• **Suas tarefas**
[A] De acordo com o texto sobre o urucum, qual é o nome científico do urucuzeiro?
[B] Transcreva sem alterações o trecho do texto sobre o urucum que vai de "Intrigado, Aloísio foi" até "pintar o corpo.".
[C] Dê continuidade ao texto sobre o urucum, começando logo após a última frase apresentada.

Intrigado, Aloísio foi procurar quem poderia decifrar o que estava se passando. Contou a história toda ao professor Paulo César Stringheta que, doutor em ciências dos alimentos, ainda hoje chefia o Departamento de Corantes Naturais e Bioativos da Universidade Federal de Viçosa (UFV). Para ele, afinal, o urucuzeiro (Bixa orellana) não era novidade — se bem que aquele efeito cicatrizante, sim.
Originário da América tropical, provavelmente da região do Peru, esse arbusto que nasce em quase todo o Brasil tem um fruto que mais lembra um ouriço vermelho. Dentro dele, escondem-se dezenas de sementes rubras, das quais se extrai um pigmento forte, usado pelos índios para pintar o corpo.
O mesmo pigmento frequenta as cozinhas brasileiras — é o famoso colorau. E é também o corante natural mais utilizado pela indústria de alimentos em todo o planeta, emprestando um tom alaranjado a iogurtes, massas, salgadinhos… "Mas a ação cicatrizante não tem a ver com o pigmento isolado, feito a partir da película que reveste as sementes", explica o professor Stringheta. "Ela vem de umas 100 substâncias guardadas no interior de cada uma delas."
Segundo Stringheta, o extrato reúne compostos fenólicos, terpenos e mais uma série de bioativos que agem em sinergia na pele machucada: juntos, afastam micróbios que contaminariam os ferimentos. Aliviam a dor, como já foi mencionado. Diminuem à beça a inflamação local. E eis a chave para o sucesso: promovem uma vascularização onde o extrato é aplicado, dando as condições para que a própria circulação leve ao local lesionado as substâncias encarregadas de reparar os tecidos.
"Outros cicatrizantes também são ótimos anti-inflamatórios. Só que, além de oferecerem os efeitos adversos dos corticoides, presentes em muitos deles, não estimulam a circulação na área machucada, como faz o extrato de urucum", diz o pesquisador. Para ele, isso explicaria por que, nas experiências realizadas na UFV, comparando a pomada de urucum com duas formulações cicatrizantes bastante prescritas pelos médicos para escaras, por exemplo, quem usou a primeira se livrou das feridas de vez, enquanto elas voltaram com relativa frequência em quem aplicou os outros cremes.

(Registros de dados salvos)
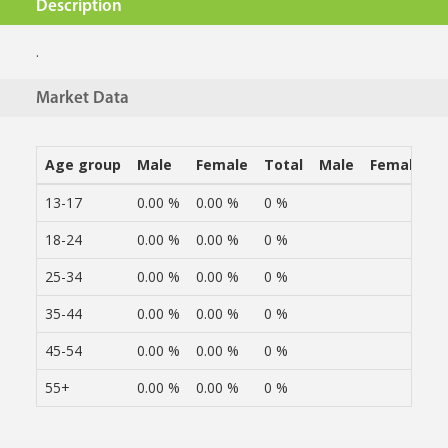
Description
.
Market Data
Age group
Male
Female
Total
Male
Female
13-17
0.00 %
0.00 %
0 %
18-24
0.00 %
0.00 %
0 %
25-34
0.00 %
0.00 %
0 %
35-44
0.00 %
0.00 %
0 %
45-54
0.00 %
0.00 %
0 %
55+
0.00 %
0.00 %
0 %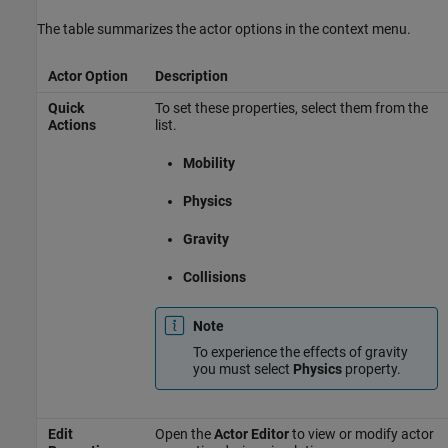
The table summarizes the actor options in the context menu.
Actor Option
Description
Quick
To set these properties, select them from the
Actions
list.
Mobility
Physics
Gravity
Collisions
Note
To experience the effects of gravity
you must select
Physics
property.
Edit
Open the
Actor Editor
to view or modify actor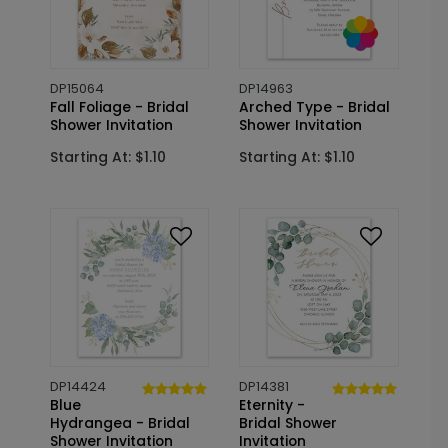
DP15064
DP14963
Fall Foliage - Bridal
Arched Type - Bridal
Shower Invitation
Shower Invitation
Starting At: $1.10
Starting At: $1.10
DP14424
DP14381
Blue
Eternity -
Hydrangea - Bridal
Bridal Shower
Shower Invitation
Invitation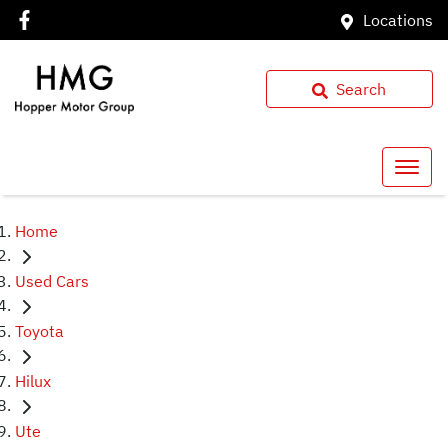
Locations
Search
Home
Used Cars
Toyota
Hilux
Ute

• **Lista de respostas**
[A] Bixa orellana.

[B]
Intrigado, Aloísio foi procurar quem poderia decifrar o que estava se passando. Contou a história toda ao professor Paulo César Stringheta que, doutor em ciências dos alimentos, ainda hoje chefia o Departamento de Corantes Naturais e Bioativos da Universidade Federal de Viçosa (UFV). Para ele, afinal, o urucuzeiro (Bixa orellana) não era novidade — se bem que aquele efeito cicatrizante, sim.
Originário da América tropical, provavelmente da região do Peru, esse arbusto que nasce em quase todo o Brasil tem um fruto que mais lembra um ouriço vermelho. Dentro dele, escondem-se dezenas de sementes rubras, das quais se extrai um pigmento forte, usado pelos índios para pintar o corpo.

[C]
Não dá para dizer se a responsabilidade pelos bons efeitos sentidos na pele vem das substâncias predominantes no extrato ou de algumas outras, encontradas em quantidades ínfimas. O segredo é extrair do urucum todos os seus componentes, sem deixar nada para trás. Para isso é preciso uma paciência mineira. São vinte dias cravados. Se pular um passo para acelerar o processo, o extrato perderá a eficácia.
A tecnologia brasileira, patenteada em 2010 — depois de o extrato ser testado em animais e em pacientes —, não usa nem sequer um solvente. É urucum puro, puro… E a pomada é 100% natural, feita só com esse extrato e vaselina.
Stringheta e Aloísio Reis, hoje formado em engenharia de produção, se tornaram sócios do Laboratório Profitus, que só surgiu porque a própria UFV tem uma incubadora de empresas de base tecnológica que é exemplar. Mesmo assim, por falta de recursos, a pomada continuou na gaveta por um tempão. Quando muito, era distribuída de graça a quem a procurava, produzida pelos dois sócios por conta própria. Pois, na cidade de Viçosa, o poder cicatrizante do urucum fez a fama. Só há dois anos, com a chegada dos primeiros investidores, o produto pousou em algumas cidades brasileiras. Mas agora, finalmente, a pomada de urucum sai de Minas para ganhar espaço nas caixinhas de primeiros socorros desse mundão.